Even after the Flood, dinosaurs could still be seen occasionally, though not in great herds common in former times. At the climax of the Satan-caused sufferings of the prophet Job, for example, God told Job to observe two of these great animals, the land-dwelling behemoth and the ocean-dwelling leviathan, and to realize that, even though no man alone could ever vanquish such awesome reptiles, God was well able to defeat them, for it was He who had made them.2
If we carefully scrutinize the text we will find that Behemoth simply isn’t a dinosaur. Elmer Martins in his entry in the Theological Wordbook of the Old Testament takes Behemoth to mean a hippopotamus but acknowledges that even if it is a large land animal it “may symbolize another meaning here as the strange beast of mythology.”3
Others have suggested that both Behemoth and Leviathan “may simply be ciphers for the strongest land and sea creatures imaginable, thus reinforcing YHWH’s dominion over the entire earth.”4
Obviously, the text isn’t referring to dinosaurs and I think the best option is that idea that they are mythic creatures that are featured in other ANE texts. One of the most convincing presentations of this idea that I’ve seen comes from pixels and papyrus on his YouTube channel.
Check it out.
NOTES
1 John Woodmorappe, Noah’s Ark: A Feasibility Study (Santee, CA: Institute for Creation Research, 1996), 4.

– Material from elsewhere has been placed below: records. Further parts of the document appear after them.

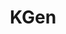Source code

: ---
layout: single
categories: Software
title:  "KGen"
order: 2
excerpt: Tool for consistently calculating and pressure correcting Ks for carbon calculation.
external_url: "https://palaeocarb.github.io/Kgen/"
header:
  teaser: assets/images/software/kgen-teaser.png
---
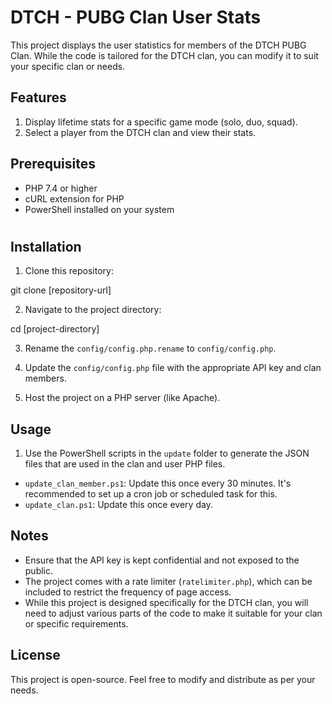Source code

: # DTCH - PUBG Clan User Stats

This project displays the user statistics for members of the DTCH PUBG Clan. While the code is tailored for the DTCH clan, you can modify it to suit your specific clan or needs.

## Features

1. Display lifetime stats for a specific game mode (solo, duo, squad).
2. Select a player from the DTCH clan and view their stats.

## Prerequisites

- PHP 7.4 or higher
- cURL extension for PHP
- PowerShell installed on your system
#
## Installation

1. Clone this repository:

git clone [repository-url]

2. Navigate to the project directory:

cd [project-directory]

3. Rename the `config/config.php.rename` to `config/config.php`.

4. Update the `config/config.php` file with the appropriate API key and clan members.

5. Host the project on a PHP server (like Apache).

## Usage

1. Use the PowerShell scripts in the `update` folder to generate the JSON files that are used in the clan and user PHP files.
 - `update_clan_member.ps1`: Update this once every 30 minutes. It's recommended to set up a cron job or scheduled task for this.
 - `update_clan.ps1`: Update this once every day.

## Notes

- Ensure that the API key is kept confidential and not exposed to the public.
- The project comes with a rate limiter (`ratelimiter.php`), which can be included to restrict the frequency of page access.
- While this project is designed specifically for the DTCH clan, you will need to adjust various parts of the code to make it suitable for your clan or specific requirements.

## License

This project is open-source. Feel free to modify and distribute as per your needs.
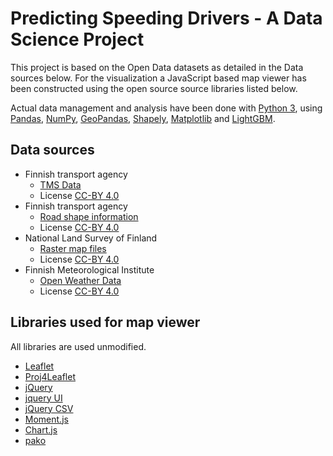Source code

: # Predicting Speeding Drivers - A Data Science Project

This project is based on the Open Data datasets as detailed in the Data sources below. For the visualization a JavaScript based map viewer has been constructed using the open source source libraries listed below.

Actual data management and analysis have been done with [Python 3](https://www.python.org/), using [Pandas](https://pandas.pydata.org/), [NumPy](http://www.numpy.org/), [GeoPandas](http://geopandas.org/), [Shapely](https://github.com/Toblerity/Shapely), [Matplotlib](https://matplotlib.org/) and [LightGBM](https://github.com/Microsoft/LightGBM).

## Data sources

* Finnish transport agency
  * [TMS Data](https://www.liikennevirasto.fi/web/en/open-data/materials/tms-data)
  * License [CC-BY 4.0](http://creativecommons.org/licenses/by/4.0/)
* Finnish transport agency
  * [Road shape information](https://aineistot.liikennevirasto.fi/digiroad/latest/Maakuntajako_DIGIROAD_K_EUREF-FIN/)
  * License [CC-BY 4.0](http://creativecommons.org/licenses/by/4.0/)
* National Land Survey of Finland
  * [Raster map files](https://www.maanmittauslaitos.fi/asioi-verkossa/avoimien-aineistojen-tiedostopalvelu)
  * License [CC-BY 4.0](http://creativecommons.org/licenses/by/4.0/)
* Finnish Meteorological Institute
  * [Open Weather Data](https://en.ilmatieteenlaitos.fi/open-data)
  * License [CC-BY 4.0](http://creativecommons.org/licenses/by/4.0/)
  
## Libraries used for map viewer

All libraries are used unmodified.

* [Leaflet](https://leafletjs.com/)
* [Proj4Leaflet](https://kartena.github.io/Proj4Leaflet/)
* [jQuery](https://jquery.com/)
* [jquery UI](https://jqueryui.com/)
* [jQuery CSV](https://github.com/evanplaice/jquery-csv)
* [Moment.js](https://momentjs.com/)
* [Chart.js](http://www.chartjs.org/)
* [pako](https://github.com/nodeca/pako)

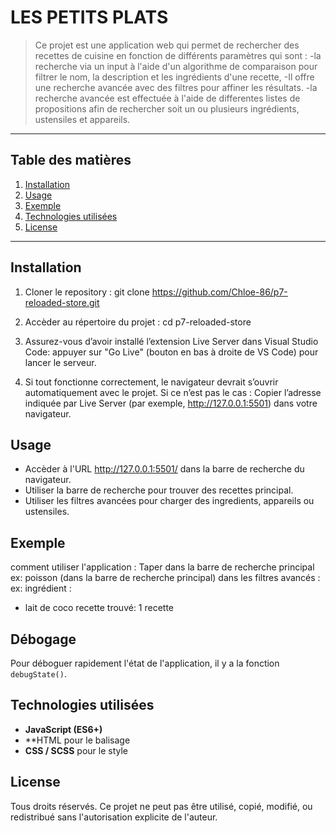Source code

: # LES PETITS PLATS

> Ce projet est une application web qui permet de rechercher des recettes de cuisine en fonction de différents paramètres qui sont :
-la recherche via un input à l'aide d'un algorithme de comparaison pour filtrer le nom, la description et les ingrédients d'une recette,
-Il offre une recherche avancée avec des filtres pour affiner les résultats. 
-la recherche avancée est effectuée à l'aide de differentes listes de propositions afin de rechercher soit un ou plusieurs ingrédients, ustensiles et appareils.


---

## Table des matières

1. [Installation](#installation)
2. [Usage](#usage)
3. [Exemple](#exemple)
4. [Technologies utilisées](#technologies-utilisées)
5. [License](#license)

---

## Installation

1. Cloner le repository :
   git clone https://github.com/Chloe-86/p7-reloaded-store.git

2. Accèder au répertoire du projet :
   cd p7-reloaded-store

3. Assurez-vous d’avoir installé l’extension Live Server dans Visual Studio Code:
   appuyer sur "Go Live" (bouton en bas à droite de VS Code) pour lancer le serveur.

4. Si tout fonctionne correctement, le navigateur devrait s’ouvrir automatiquement avec le projet.
Si ce n’est pas le cas :
Copier l’adresse indiquée par Live Server (par exemple, http://127.0.0.1:5501) dans votre navigateur.


## Usage

- Accèder à l'URL http://127.0.0.1:5501/ dans la barre de recherche du navigateur.
- Utiliser la barre de recherche pour trouver des recettes principal.
- Utiliser les filtres avancées pour charger des ingredients, appareils ou ustensiles.

## Exemple

comment utiliser l'application :
Taper dans la barre de recherche principal
ex: poisson (dans la barre de recherche principal)
dans les filtres avancés :
ex: ingrédient :
- lait de coco 
recette trouvé: 1 recette

## Débogage

Pour déboguer rapidement l'état de l'application, il y a la fonction `debugState()`.

## Technologies utilisées

- **JavaScript (ES6+)**
- **HTML pour le balisage 
- **CSS / SCSS** pour le style


## License
Tous droits réservés. Ce projet ne peut pas être utilisé, copié, modifié, ou redistribué sans l'autorisation explicite de l'auteur.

2 Henry M. Morris and John D. Morris, The Modern Creation Trilogy: Scripture and Creation, vol. 1 (Green Forest, AR: Master Books, 1996), 210.
3 Elmer A. Martins, “behemot,” in R. Laird Harris, et. al., Theological Wordbook of the Old Testament (Chicago, IL: Moody Publishers, 1980), 212. It should be noted that Martins didn’t think that the allusion to such a mythical animal gave any legitimacy to its existence. He writes, “The pagan concept, if it is at all in view, is modified by the addition of ‘which I have made’ (Job 40:15).”
4 Alissa Jones Nelson, “Job,” in Gale Yee, et. al., The Old Testament and Apocrypha, Fortress Commentary on the Bible (Minneapolis, MN: Fortress Press, 2014), 538. Nelson also notes that both beasts could refer to “mythical chaos monsters” similar to those found in other Ancient Near East texts.